The audiobook is also available at all these vendors, and is also free with a 30-day trial membership to Audible.
 

"Not simply about one mission, [Genesis] is also the history of America's quest for the moon... Zimmerman has done a masterful job of tying disparate events together into a solid account of one of America's greatest human triumphs."--San Antonio Express-News

6 comments

  • born01930

    Looking at the image it raises the question as to how the asteroid formed. It seems so loose…is there a large boulder at the center which acts as a gravitational magnet? Are the rocks ejecta from the Earth and Mars? Remnants of Alderaan? Hopefully they can land and bring back a sample

  • wayne

    born01930-
    …just an amateur; I might be mangling this-

    For math, you treat gravity as a point-source, but in actuality gravity is a result of all the bits-n-piece’s acting as a whole.

    (there is a mathematical “gravitational center” for irregular body’s, but that’s way out of my bailiwick.)

    Think of it along these lines–in space, a ‘pile’ of sand has the same gravitational force as a ‘pile’ of boulders, if the mass is equal. “Stuff” tends to “stick” together in Space.

  • BSJ

    If this is typical of most asteroids, mining them will be an even bigger challenge.

    Digging into them would likely cause them to fall to pieces rather easily.

  • wayne

    Gravity field of Vesta
    JPL 2012
    https://youtu.be/Q3qrGPFmG38
    1:21

  • wayne

    Gravity Slope On Asteroid Eros
    -Views of the asteroid Eros generated by data from the laser rangefinder on the NEAR spacecraft.
    https://youtu.be/XV-ds0pbsts
    (0:28)

  • Edward

    wayne wrote: “For math, you treat gravity as a point-source, but in actuality gravity is a result of all the bits-n-piece’s acting as a whole.

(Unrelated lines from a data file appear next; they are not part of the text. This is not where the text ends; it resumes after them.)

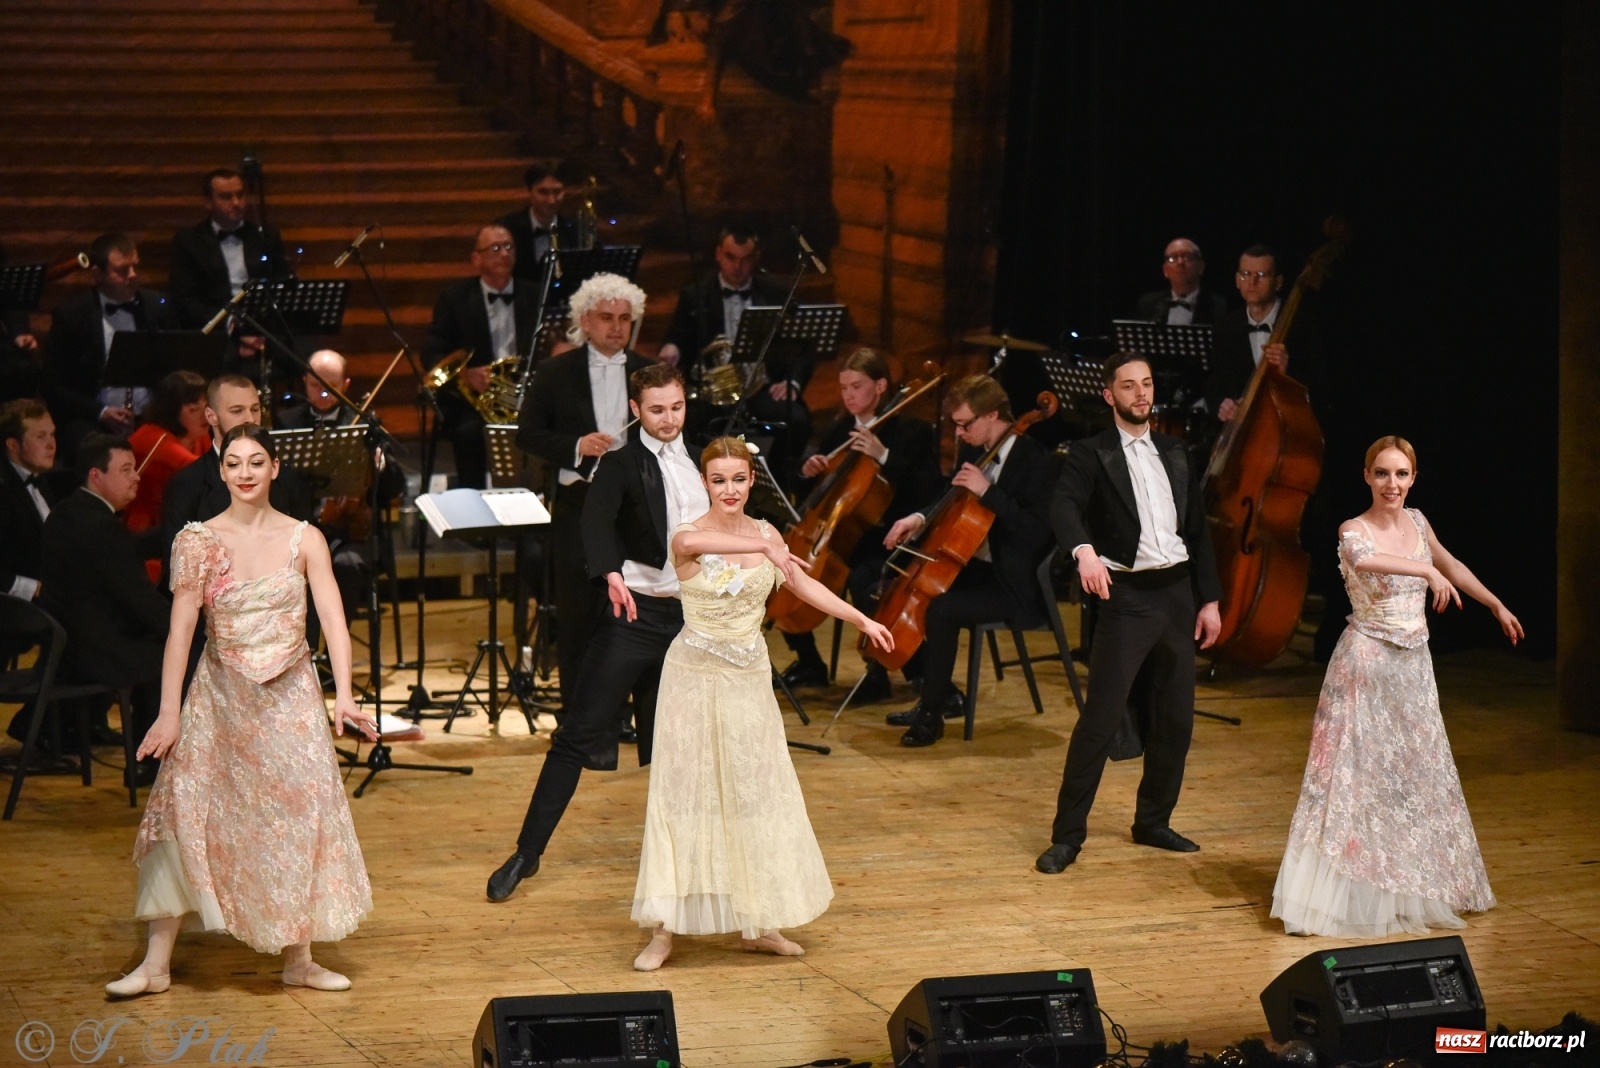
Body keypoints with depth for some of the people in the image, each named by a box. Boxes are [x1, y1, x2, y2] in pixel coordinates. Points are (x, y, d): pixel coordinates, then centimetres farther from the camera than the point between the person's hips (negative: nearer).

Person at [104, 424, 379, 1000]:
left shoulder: (304, 540, -2)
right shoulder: (197, 542, -3)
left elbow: (333, 620, -8)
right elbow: (180, 629, -5)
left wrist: (344, 695, -20)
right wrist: (169, 711, -11)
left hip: (290, 695, 1)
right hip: (220, 697, -1)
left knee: (297, 819, 2)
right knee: (187, 817, -5)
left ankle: (297, 958, 14)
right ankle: (156, 963, -1)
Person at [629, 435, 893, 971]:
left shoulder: (764, 533, 3)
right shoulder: (688, 538, -13)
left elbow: (802, 584, 19)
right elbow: (692, 543, -39)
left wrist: (861, 619, 19)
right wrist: (764, 547, -48)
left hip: (749, 680, 5)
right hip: (695, 678, -5)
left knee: (757, 792, 7)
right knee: (684, 793, -3)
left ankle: (758, 923, 18)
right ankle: (663, 931, 1)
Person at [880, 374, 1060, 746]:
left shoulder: (1037, 463, -17)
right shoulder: (974, 451, 7)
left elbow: (1035, 531, -27)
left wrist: (987, 491, -29)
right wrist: (920, 518, -1)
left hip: (1015, 586, -10)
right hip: (974, 567, 10)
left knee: (941, 609, -29)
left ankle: (931, 714, -14)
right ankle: (944, 695, 13)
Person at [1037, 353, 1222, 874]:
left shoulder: (1175, 453, 13)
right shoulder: (1092, 454, -4)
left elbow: (1197, 530, 15)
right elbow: (1064, 506, -22)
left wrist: (1209, 599, 10)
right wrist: (1084, 548, -43)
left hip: (1177, 592, 6)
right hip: (1127, 596, -6)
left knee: (1175, 718, 10)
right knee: (1102, 717, -10)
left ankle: (1153, 822, 25)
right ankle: (1067, 835, -5)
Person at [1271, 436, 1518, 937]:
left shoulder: (1416, 522, 5)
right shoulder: (1355, 530, -15)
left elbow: (1451, 565, 23)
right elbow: (1361, 558, -40)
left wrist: (1497, 605, 30)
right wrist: (1426, 570, -48)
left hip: (1413, 667, 7)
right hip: (1367, 664, -7)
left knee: (1418, 774, 14)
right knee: (1358, 775, -6)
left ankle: (1413, 886, 26)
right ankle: (1349, 893, -4)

    Largely correct, especially for high school and undergraduate orbit calculations around a star or a hypothetical spherical uniformly-dense planet. The bits-n-pieces will eventually add up for a planet with mountains, craters, oceans, and differences in density or for an asteroid or comet with a non-spherical shape, such as cube-shaped Ryugu or duck-shaped comet 67P.

    For a planet that has a mountain jutting up, an orbiting satellite passing by that mountain, with the mountain on its left, will be pulled a little extra to the left, turning slightly left, and the orbital plane will precess. In a similar way, an ocean on the satellite’s right will have a similar effect due to the reduced density and reduced gravitational pull, also turning slightly left.

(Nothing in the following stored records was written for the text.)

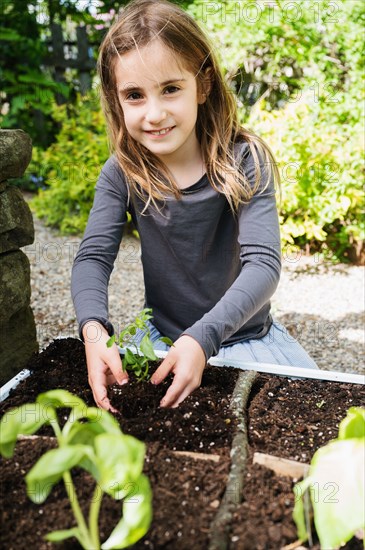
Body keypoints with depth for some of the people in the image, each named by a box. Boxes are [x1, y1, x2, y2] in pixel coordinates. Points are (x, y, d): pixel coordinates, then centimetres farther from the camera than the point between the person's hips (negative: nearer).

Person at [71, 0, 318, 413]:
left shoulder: (245, 161, -17)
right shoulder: (121, 174, -10)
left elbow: (263, 264, -26)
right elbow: (93, 257, -17)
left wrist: (201, 339, -41)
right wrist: (94, 330, -38)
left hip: (244, 336, -1)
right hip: (160, 337, 2)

    For those who are serious about tracking and predicting orbits, the math gets far more detailed than just using a point source. Perturbations occur from not only atmospheric drag but from the gravitational differences due to shape and density of the planet. These gravitational differences are accounted for in much more complicated versions of orbital equations. Sun synchronous orbits are possible due to these perturbations, specifically due to the bulge of the Earth’s equator. Stated simply:
    https://en.wikipedia.org/wiki/Orbital_mechanics#Perturbations

    A sun synchronous orbit is roughly polar and elliptical, so as the satellite passes the equator, the Earth’s bulge pulls less while the satellite is farther from the Earth, more as the satellite is closer to the Earth in the elliptical orbit. The net result is a slight change in the orbital plane that keeps the plane’s relationship with the sun the same all year as the Earth revolves around the sun. This allows a satellite to remain in sunshine all the time (fewer batteries needed) or to take photos of the Earth around the same time of day each orbit (shadows are always similar).

    The math gets complicated:
    https://en.wikipedia.org/wiki/Orbital_perturbation_analysis#The_effect_of_the_Earth_flattening

    The math can also go farther into more detailed differences by adding J3, J4, J5, et cetera factors to account for features that are smaller than the equatorial bulge.

    These J factors were one of the outputs of the Grail mission’s lunar gravity map. Remember the lunar satellites Ebb and Flow?